● **About this task**: The response should be the data again, identical in every line.

● **Dataset records**:

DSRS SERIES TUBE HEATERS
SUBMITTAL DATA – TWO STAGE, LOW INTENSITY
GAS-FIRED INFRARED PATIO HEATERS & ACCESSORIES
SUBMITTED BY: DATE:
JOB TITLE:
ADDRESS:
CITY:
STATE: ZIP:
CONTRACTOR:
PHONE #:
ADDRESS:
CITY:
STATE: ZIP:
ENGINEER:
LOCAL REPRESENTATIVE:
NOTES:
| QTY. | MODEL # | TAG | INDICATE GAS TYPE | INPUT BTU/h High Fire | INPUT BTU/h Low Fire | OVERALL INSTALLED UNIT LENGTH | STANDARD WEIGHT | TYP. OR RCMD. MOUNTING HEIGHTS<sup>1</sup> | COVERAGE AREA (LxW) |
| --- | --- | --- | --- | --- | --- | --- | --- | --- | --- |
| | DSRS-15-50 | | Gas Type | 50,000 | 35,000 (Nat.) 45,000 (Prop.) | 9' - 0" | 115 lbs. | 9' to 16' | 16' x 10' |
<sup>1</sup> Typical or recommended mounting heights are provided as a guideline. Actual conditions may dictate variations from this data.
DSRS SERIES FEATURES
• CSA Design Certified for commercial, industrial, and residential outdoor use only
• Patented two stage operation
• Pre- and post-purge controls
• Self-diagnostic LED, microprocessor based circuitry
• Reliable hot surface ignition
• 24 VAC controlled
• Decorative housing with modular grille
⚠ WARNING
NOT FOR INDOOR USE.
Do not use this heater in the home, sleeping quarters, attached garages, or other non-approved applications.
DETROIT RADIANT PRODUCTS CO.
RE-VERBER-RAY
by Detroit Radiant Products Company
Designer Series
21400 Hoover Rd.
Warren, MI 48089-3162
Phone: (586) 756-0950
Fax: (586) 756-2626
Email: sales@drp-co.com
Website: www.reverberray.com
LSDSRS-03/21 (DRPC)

● **Task output**:
DSRS SERIES TUBE HEATERS
SUBMITTAL DATA – TWO STAGE, LOW INTENSITY
GAS-FIRED INFRARED PATIO HEATERS & ACCESSORIES
SUBMITTED BY: DATE:
JOB TITLE:
ADDRESS:
CITY:
STATE: ZIP:
CONTRACTOR:
PHONE #:
ADDRESS:
CITY:
STATE: ZIP:
ENGINEER:
LOCAL REPRESENTATIVE:
NOTES:
| QTY. | MODEL # | TAG | INDICATE GAS TYPE | INPUT BTU/h High Fire | INPUT BTU/h Low Fire | OVERALL INSTALLED UNIT LENGTH | STANDARD WEIGHT | TYP. OR RCMD. MOUNTING HEIGHTS<sup>1</sup> | COVERAGE AREA (LxW) |
| --- | --- | --- | --- | --- | --- | --- | --- | --- | --- |
| | DSRS-15-50 | | Gas Type | 50,000 | 35,000 (Nat.) 45,000 (Prop.) | 9' - 0" | 115 lbs. | 9' to 16' | 16' x 10' |
<sup>1</sup> Typical or recommended mounting heights are provided as a guideline. Actual conditions may dictate variations from this data.
DSRS SERIES FEATURES
• CSA Design Certified for commercial, industrial, and residential outdoor use only
• Patented two stage operation
• Pre- and post-purge controls
• Self-diagnostic LED, microprocessor based circuitry
• Reliable hot surface ignition
• 24 VAC controlled
• Decorative housing with modular grille
⚠ WARNING
NOT FOR INDOOR USE.
Do not use this heater in the home, sleeping quarters, attached garages, or other non-approved applications.
DETROIT RADIANT PRODUCTS CO.
RE-VERBER-RAY
by Detroit Radiant Products Company
Designer Series
21400 Hoover Rd.
Warren, MI 48089-3162
Phone: (586) 756-0950
Fax: (586) 756-2626
Email: sales@drp-co.com
Website: www.reverberray.com
LSDSRS-03/21 (DRPC)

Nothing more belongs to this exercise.